Losers? Andreas Raelert. A poor swim, and two hours in has lost a further three minutes to Kienle. Is the German's record of never being off the Kona podium under threat? He recovered from a similar situation to finish second last year... but to do that twice? Difficult.
3:00:00 Starykowicz continues to lead alone - but Sebastian Kienle has both made the large chase pack and headed to the front of it, pushing the pace.
Winners? Kienle in position to make his move (and the rest of the group, for as long as they can stay with him...)
Losers? Probably Starykowicz as his chances of riding away from everyone have reduced, with Kienle chasing him...
4:00:00 All change (ish!). Kienle, along with Australian Luke McKenzie caught long-time leader Andrew Starykowicz to make a leading three.
Winners? Frederik Van Lierde, Dirk Bockel, Faris Al-Sultan - two minutes back on the leading trio, but have pulled away from Bracht, Llanos and Alexander. No surprise to be behind Kienle at this stage, and all will be confident of running down Starykowicz and McKenzie if required.
Losers? Pete Jacobs - it was looking great early doors for the defending champion, but into the second half and he's losing time, with every one of the the pre-race elite ahead of him and pulling away. A repeat win for PJ looking highly unlikely currently. Things looking even worse for Andreas Raelert...

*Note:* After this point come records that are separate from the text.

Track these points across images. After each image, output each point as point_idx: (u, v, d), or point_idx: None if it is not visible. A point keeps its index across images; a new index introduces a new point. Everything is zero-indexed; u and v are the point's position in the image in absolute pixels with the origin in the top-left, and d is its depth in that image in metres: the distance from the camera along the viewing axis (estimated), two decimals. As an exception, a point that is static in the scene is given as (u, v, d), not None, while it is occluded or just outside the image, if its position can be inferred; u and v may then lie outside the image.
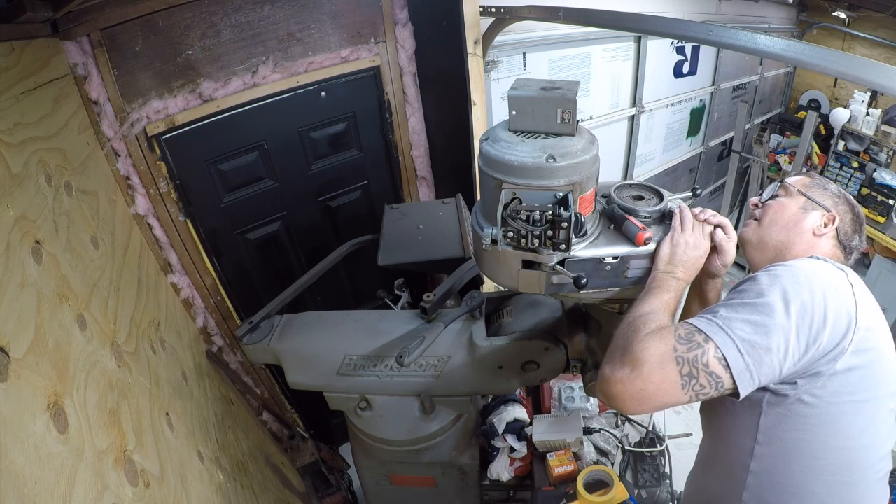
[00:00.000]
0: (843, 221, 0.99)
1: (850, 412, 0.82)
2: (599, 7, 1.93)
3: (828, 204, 1.00)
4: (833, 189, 1.04)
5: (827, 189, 1.04)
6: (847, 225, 1.00)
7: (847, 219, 1.00)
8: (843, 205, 1.01)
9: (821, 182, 1.05)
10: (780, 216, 1.02)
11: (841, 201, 1.02)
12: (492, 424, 1.74)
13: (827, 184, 1.05)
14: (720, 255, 0.99)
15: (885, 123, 4.19)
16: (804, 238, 0.98)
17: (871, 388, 0.83)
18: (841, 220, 0.99)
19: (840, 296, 0.82)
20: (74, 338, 1.10)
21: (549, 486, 1.65)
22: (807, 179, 1.07)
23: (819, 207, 1.00)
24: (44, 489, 0.82)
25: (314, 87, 1.94)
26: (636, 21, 1.70)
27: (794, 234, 0.98)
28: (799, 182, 1.06)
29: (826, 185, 1.05)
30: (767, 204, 1.05)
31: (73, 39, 1.43)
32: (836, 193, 1.03)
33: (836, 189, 1.04)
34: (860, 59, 1.06)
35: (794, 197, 1.03)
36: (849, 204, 1.02)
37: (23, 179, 1.09)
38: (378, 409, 1.47)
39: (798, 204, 1.01)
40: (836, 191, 1.04)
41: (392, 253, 1.65)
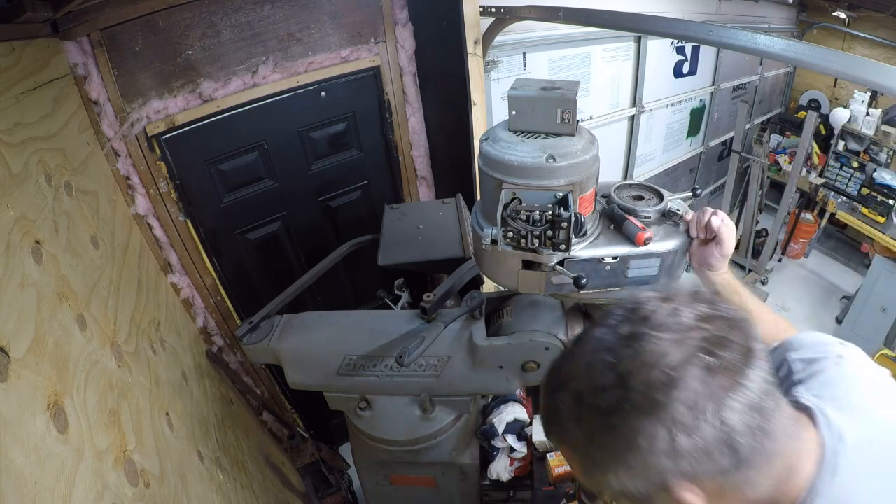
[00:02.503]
0: (697, 467, 0.51)
1: None
2: (599, 7, 1.93)
3: (638, 486, 0.54)
4: (640, 432, 0.51)
5: (613, 450, 0.53)
6: (708, 459, 0.51)
7: (696, 455, 0.51)
8: (663, 444, 0.50)
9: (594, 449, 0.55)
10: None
11: (653, 442, 0.51)
12: (492, 424, 1.73)
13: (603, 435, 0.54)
14: (719, 245, 0.96)
15: (885, 123, 4.19)
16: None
17: None
18: (691, 474, 0.52)
19: None
20: (74, 338, 1.10)
21: (549, 486, 1.65)
22: (576, 461, 0.59)
23: (648, 496, 0.55)
24: (44, 489, 0.82)
25: (314, 87, 1.94)
26: (636, 21, 1.70)
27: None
28: (576, 471, 0.60)
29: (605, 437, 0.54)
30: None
31: (73, 39, 1.43)
32: (633, 440, 0.51)
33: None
34: (860, 59, 1.06)
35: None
36: (673, 425, 0.50)
37: (23, 179, 1.09)
38: (378, 409, 1.47)
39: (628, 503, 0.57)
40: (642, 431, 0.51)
41: (392, 253, 1.65)
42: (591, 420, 0.54)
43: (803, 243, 4.84)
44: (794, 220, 4.70)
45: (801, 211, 4.71)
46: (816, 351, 0.72)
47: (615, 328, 0.55)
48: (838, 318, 4.04)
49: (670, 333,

5:00:00 (Slight) surprise - the lead three become two... and it's Starykowicz and McKenzie, who gradually pull away from Sebastian Kienle. Starykowicz decides he wants to stay in front and pushes on... behind, as always late in the bike, gaps grow and groups split up...
6:00:00 The early stages of the run see Starykowicz quickly passed by McKenzie and Kienle, but can they maintain their early pace. Frederik Van Lierde arrived at T2 within 30 seconds of Kienle and was looking great in the early stages of the marathon. Bockel just over three minutes back on Van Lierde, with Al-Sultan and Tyler Butterfield a minute further in arrears. Craig Alexander and Pete Jacobs well off the pace.

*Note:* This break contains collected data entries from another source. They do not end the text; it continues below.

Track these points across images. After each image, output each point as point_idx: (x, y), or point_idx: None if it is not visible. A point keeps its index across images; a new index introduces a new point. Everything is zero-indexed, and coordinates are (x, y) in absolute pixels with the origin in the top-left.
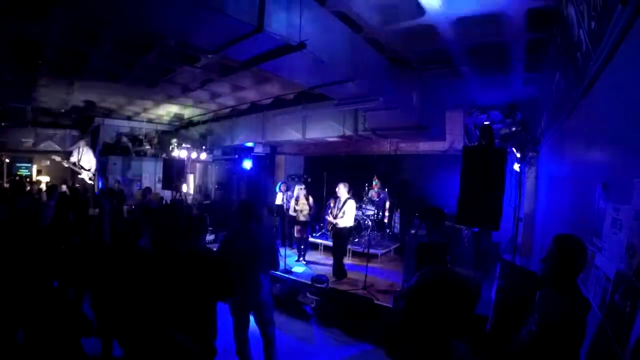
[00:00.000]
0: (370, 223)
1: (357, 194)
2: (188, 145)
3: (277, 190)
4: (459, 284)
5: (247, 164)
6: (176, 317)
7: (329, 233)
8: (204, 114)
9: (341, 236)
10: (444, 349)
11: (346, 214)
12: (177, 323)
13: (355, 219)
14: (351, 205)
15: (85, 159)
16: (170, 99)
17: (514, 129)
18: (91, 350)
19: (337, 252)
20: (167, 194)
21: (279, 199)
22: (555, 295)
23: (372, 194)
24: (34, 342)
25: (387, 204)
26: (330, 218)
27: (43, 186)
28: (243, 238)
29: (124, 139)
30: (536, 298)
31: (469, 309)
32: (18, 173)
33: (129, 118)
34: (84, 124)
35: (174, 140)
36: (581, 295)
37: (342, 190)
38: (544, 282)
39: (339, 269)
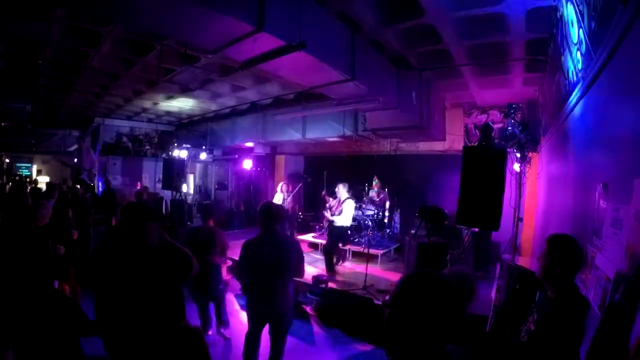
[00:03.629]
0: (370, 223)
1: (357, 194)
2: (188, 145)
3: (279, 190)
4: (442, 284)
5: (247, 164)
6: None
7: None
8: (204, 114)
9: (334, 235)
10: (437, 352)
11: (343, 213)
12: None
13: (355, 219)
14: (349, 205)
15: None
16: (169, 98)
17: (514, 129)
18: (92, 350)
19: (328, 249)
20: (167, 194)
21: (278, 199)
22: (553, 295)
23: (372, 194)
24: (33, 342)
25: (387, 204)
26: (327, 214)
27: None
28: (268, 243)
29: (124, 139)
30: (536, 298)
31: (456, 308)
32: (18, 173)
33: (129, 118)
34: (84, 124)
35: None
36: (579, 294)
37: (341, 191)
38: (541, 282)
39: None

Winners? Frederik Van Lierde appears to have used a well balanced ride to gain time on all of the pre-race favourites except Kienle. Bockel, Al-Sultan, Butterfield and James Cunnama can also have podium ambitions as they start the run.
Losers? Eneko Llanos will have hoped to have been closer to Van Lierde at this stage... but will be grateful he's not as far back as Alexander and Jacobs.
7:00:00 Luke Mckenzie continues to impress and, for most, surprise. In the lead and running well, in the absence from the front of the race of Alexander and Jacobs, a seventh consecutive Australian male victory was still looking possible... though the looming shadow of Belgium's Frederik Van Lierde was looking ominous, having moved past Kienle and looking set on aiming for top spot.
Winners? Van Lierde looking supreme. A little further back, Tim O'Donnell was looking good and moving into the top ten.
8:00:00 The Van Lierde charge continued and he moved past McKenzie, into the lead and it would appear, set to become the 2013 Ironman World Champion. McKenzie was continuing to have the race of his life in second place however - ready to bounce should Frederik fade in the final miles.
Finish No chance of fading from Van Lierde, who was already celebrating with almost a mile to run. After leading for much of the race, Luke McKenzie was delighted to take second, while Sebastian Kienle moved up one place from 2012 to complete the podium.